As the House edges toward a vote Tuesday on legislation that would give physicians a two-year reprieve from a scheduled 27 percent payment cut next January, the House Republican Conference released several documents Monday detailing why they included hospital payment cuts as part of its plan to finance the “doc fix.”
Hospitals would finance about $17 billion of the $38 billion price tag and are none too happy about it. The cuts would include lower Medicare payments for the patient share of bills that providers – including hospitals and nursing homes — aren’t able or are unwilling to collect, starting in 2013, and reduced Medicaid disproportionate share payments beginning in fiscal 2021. Hospitals are also steamed about the potential for lower payments for evaluation and management office visit services.
“These potential cuts would be devastating to hospitals and the patients and communities they care for, especially at a time when hospitals are already absorbing cuts as a result of state reductions and recent legislative and regulatory changes, including the recently enacted 2 percent cut under sequestration,” American Hospital Association President and CEO Rich Umbdenstock said Dec. 9.
Documents prepared by the House Ways and Means majority staff and circulated by the House Republican Conference take issue with those claims. Quoting the Health and Human Services Office of Inspector General, the documents say that because Medicare would pay most of the patient “bad debts,” there was little incentive for hospitals to collect unpaid deductibles and coinsurance. They also note that Medicare now pays more for evaluation and management services performed in hospital outpatient departments than it does for the same services performed in physicians’ offices.
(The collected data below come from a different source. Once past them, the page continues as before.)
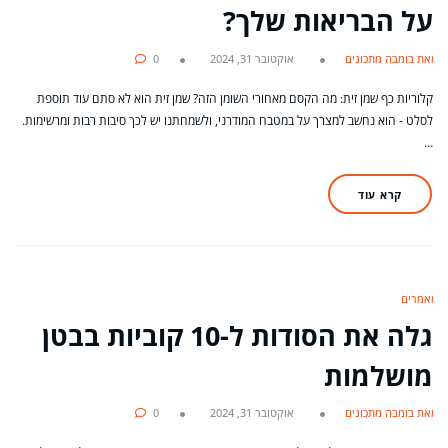
על הבריאות שלך?
מאת בומבה מתכונים
אוקטובר 31, 2024
0
קלוריות כף שמן זית: מה הקסם מאחורי השומן הזה? שמן זית הוא לא סתם עוד תוספת
לסלט - הוא נחשב למצרך על במטבח המודרני, ולשמחתנו יש לכך סיבות רבות ומרשימות.
…
קרא עוד
מאמרים
גלה את הסודות ל-10 קוביות בבטן
מושלמות
מאת בומבה מתכונים
אוקטובר 31, 2024
0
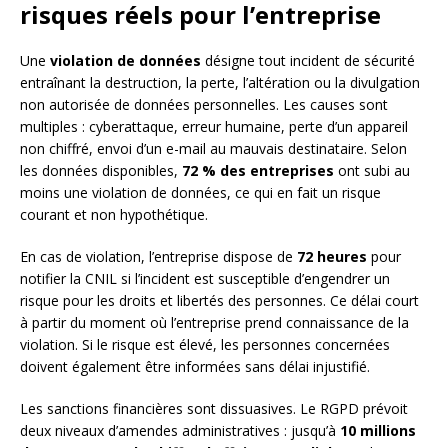
risques réels pour l’entreprise
Une
violation de données
désigne tout incident de sécurité
entraînant la destruction, la perte, l’altération ou la divulgation
non autorisée de données personnelles. Les causes sont
multiples : cyberattaque, erreur humaine, perte d’un appareil
non chiffré, envoi d’un e-mail au mauvais destinataire. Selon
les données disponibles,
72 % des entreprises
ont subi au
moins une violation de données, ce qui en fait un risque
courant et non hypothétique.
En cas de violation, l’entreprise dispose de
72 heures
pour
notifier la CNIL si l’incident est susceptible d’engendrer un
risque pour les droits et libertés des personnes. Ce délai court
à partir du moment où l’entreprise prend connaissance de la
violation. Si le risque est élevé, les personnes concernées
doivent également être informées sans délai injustifié.
Les sanctions financières sont dissuasives. Le RGPD prévoit
deux niveaux d’amendes administratives : jusqu’à
10 millions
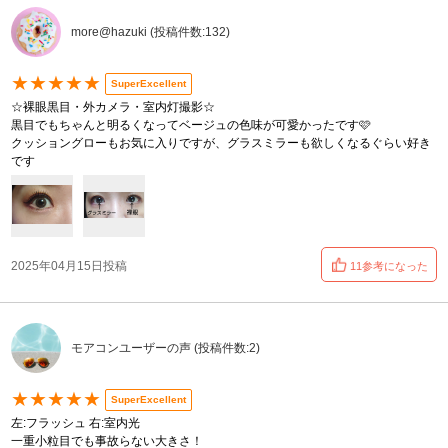
more@hazuki (投稿件数:132)
★★★★★
SuperExcellent
☆裸眼黒目・外カメラ・室内灯撮影☆
黒目でもちゃんと明るくなってベージュの色味が可愛かったです🩷
クッショングローもお気に入りですが、グラスミラーも欲しくなるぐらい好き
です
2025年04月15日投稿
11参考になった
モアコンユーザーの声 (投稿件数:2)
★★★★★
SuperExcellent
左:フラッシュ 右:室内光
一重小粒目でも事故らない大きさ！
In a separate statement, House Ways and Means Republicans noted late Monday that the hospital provisions would reduce Medicare spending by 0.5 percent over the next decade — “hardly a ‘major reduction.’” The release also notes that hospitals agreed to $155 billion in hospital Medicare cuts included in the health care law. Hospital groups have said they backed the cuts as part of the law’s larger goal to provide health coverage to millions of uninsured Americans.
In documents sent to the Hill Tuesday, the AHA said its members do make a reasonable effort to collect unpaid deductibles and coinsurance, but add that many Medicare beneficiaries have modest incomes, which make those payments difficult. In 2006, the AHA notes, almost two-thirds of Medicare beneficiaries had incomes of less than $30,000. The AHA also says that hospitals should be paid more for outpatient evaluation and management services because hospitals have higher operating costs — for example they run emergency departments — and higher regulatory costs.
While the House bill, which includes an extension of the current Social Security payroll tax cut, is expected to pass that chamber, analysts say it is dead on arrival in the Senate, because Democrats there will oppose several provisions, including one that would speed construction of the Keystone XL pipeline. Democrats will also oppose other provisions, including the House bill’s cuts to the health law’s prevention fund and its plan to have higher-income Medicare beneficiaries pay more for their coverage.